Habitat—For the adult female and larva the trunks of trees and shrubs in forests, or rocks and bushes in open country, Otago, Nelson, Canterbury, Wellington. For the second stage the stems and roots of Muhlenbeckia adspersa (complexa?); Sumner Road, Lyttelton; Evans Bay, Wellington: Rhipogonum scandens (supplejack); Riccarton Bush, Canterbury; Nelson; Wellington. On Muhlenbeckia the waxy tests are often largest and most numerous underground. Male insects sometimes found clustering, attached to females.
This is a very large and peculiar species, its transformations and changes of secretion being abnormal. It cannot be said to be greatly harmful; but the odour of the second stage is unpleasant.
67. Cœlostoma wairoense, Maskell.
N.Z. Trans., Vol.

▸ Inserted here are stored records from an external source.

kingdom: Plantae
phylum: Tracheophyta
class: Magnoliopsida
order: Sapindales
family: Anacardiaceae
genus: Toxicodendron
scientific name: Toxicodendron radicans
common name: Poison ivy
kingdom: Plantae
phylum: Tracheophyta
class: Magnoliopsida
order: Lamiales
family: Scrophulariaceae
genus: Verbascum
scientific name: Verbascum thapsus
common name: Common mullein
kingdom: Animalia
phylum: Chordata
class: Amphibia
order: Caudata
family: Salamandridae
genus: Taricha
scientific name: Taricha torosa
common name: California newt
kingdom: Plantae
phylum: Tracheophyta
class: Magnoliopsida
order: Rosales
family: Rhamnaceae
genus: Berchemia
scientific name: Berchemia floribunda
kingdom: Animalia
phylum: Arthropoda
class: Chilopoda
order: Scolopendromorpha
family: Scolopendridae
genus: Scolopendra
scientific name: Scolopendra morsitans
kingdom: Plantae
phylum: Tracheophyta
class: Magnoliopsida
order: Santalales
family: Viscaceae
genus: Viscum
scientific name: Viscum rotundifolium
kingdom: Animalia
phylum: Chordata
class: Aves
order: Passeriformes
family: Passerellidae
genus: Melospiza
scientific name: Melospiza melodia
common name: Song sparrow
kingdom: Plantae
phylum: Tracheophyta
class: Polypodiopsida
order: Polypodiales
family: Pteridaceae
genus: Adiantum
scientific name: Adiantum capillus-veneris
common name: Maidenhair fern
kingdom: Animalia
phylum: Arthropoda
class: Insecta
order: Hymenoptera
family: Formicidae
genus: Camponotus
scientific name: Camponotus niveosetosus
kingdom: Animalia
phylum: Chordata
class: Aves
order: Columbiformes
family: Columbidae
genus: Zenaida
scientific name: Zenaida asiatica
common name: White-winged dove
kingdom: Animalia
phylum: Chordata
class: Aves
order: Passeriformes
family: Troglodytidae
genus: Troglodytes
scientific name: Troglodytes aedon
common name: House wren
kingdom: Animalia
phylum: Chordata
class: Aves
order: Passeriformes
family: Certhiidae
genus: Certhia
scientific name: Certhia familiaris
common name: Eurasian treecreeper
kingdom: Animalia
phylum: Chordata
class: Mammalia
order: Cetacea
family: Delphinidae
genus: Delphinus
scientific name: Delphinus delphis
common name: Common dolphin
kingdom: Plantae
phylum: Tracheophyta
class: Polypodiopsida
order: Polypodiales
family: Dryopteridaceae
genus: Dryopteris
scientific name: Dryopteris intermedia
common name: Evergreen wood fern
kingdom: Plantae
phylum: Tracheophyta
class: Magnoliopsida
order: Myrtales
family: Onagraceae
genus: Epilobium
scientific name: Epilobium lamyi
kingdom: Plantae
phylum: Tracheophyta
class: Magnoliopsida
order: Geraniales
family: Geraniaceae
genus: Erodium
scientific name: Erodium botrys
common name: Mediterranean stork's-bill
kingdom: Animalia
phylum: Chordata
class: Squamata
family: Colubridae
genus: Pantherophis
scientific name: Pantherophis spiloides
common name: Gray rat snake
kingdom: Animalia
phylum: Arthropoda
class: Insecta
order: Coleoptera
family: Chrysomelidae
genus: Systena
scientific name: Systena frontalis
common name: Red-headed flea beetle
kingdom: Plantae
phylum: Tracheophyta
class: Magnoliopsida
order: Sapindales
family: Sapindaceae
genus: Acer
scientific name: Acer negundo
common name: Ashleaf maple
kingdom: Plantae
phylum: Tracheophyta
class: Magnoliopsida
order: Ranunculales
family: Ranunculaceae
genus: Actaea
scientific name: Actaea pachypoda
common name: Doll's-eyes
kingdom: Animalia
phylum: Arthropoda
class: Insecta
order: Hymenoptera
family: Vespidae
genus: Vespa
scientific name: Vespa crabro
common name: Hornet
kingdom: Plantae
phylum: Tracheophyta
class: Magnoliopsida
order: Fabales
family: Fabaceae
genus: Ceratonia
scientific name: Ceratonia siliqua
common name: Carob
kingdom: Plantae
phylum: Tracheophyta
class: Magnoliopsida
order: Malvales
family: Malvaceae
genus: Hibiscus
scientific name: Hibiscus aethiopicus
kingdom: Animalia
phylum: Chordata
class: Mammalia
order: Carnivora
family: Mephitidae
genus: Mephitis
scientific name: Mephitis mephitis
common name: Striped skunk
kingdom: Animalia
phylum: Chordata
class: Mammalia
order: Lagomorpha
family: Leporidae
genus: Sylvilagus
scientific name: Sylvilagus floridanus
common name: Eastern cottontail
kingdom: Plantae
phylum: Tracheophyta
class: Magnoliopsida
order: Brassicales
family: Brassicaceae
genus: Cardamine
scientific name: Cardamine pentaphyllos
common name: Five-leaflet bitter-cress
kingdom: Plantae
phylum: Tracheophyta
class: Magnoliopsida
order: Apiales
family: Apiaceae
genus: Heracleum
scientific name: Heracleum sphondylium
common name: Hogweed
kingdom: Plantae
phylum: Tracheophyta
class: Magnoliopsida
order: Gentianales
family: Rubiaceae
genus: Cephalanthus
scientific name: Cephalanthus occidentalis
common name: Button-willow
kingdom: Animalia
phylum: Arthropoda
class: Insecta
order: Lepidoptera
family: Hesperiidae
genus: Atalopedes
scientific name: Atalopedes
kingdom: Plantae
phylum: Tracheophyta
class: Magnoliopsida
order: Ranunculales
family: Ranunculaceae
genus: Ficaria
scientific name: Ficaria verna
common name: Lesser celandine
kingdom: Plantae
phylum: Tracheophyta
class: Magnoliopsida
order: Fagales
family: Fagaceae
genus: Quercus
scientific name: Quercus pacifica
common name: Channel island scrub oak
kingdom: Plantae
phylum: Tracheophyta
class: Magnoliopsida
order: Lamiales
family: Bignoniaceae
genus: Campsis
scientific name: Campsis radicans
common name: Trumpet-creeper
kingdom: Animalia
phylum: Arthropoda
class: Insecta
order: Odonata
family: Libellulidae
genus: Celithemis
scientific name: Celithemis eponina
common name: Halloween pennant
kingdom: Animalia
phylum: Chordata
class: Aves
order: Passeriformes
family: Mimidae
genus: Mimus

XVI., 1883, p. 141.
([Plate XXI.], Fig. 2.)
Adult female, female of second stage, and larva unknown.
Adult male very nearly resembling that of C. zealandicum; body red or purplish, wings blue with red nervures. Length of body, about 1/6in. Eyes prominent, facetted. Antennæ of ten joints, slender, with fine hairs. Feet as in C. zealandicum, but with fewer hairs. Digitules twenty-four, all springing from the claw, none from the tarsus. Haltere, abdominal spike, penis, and abdomen as in C. zealandicum; but the circular marks on the segments in this species are multilocular.
Male pupa bright-red, enclosed in a cylindrical sac of white cotton. Pupæ occurring in numerous colonies.
Habitat—On Phormium tenax, Leptospermum scoparium (manuka), Northern Wairoa, Auckland.
The female of this species will, when found, probably nearly resemble that of C. zealandicum: at present the great number of digitules on the foot of the male sufficiently distinguish it.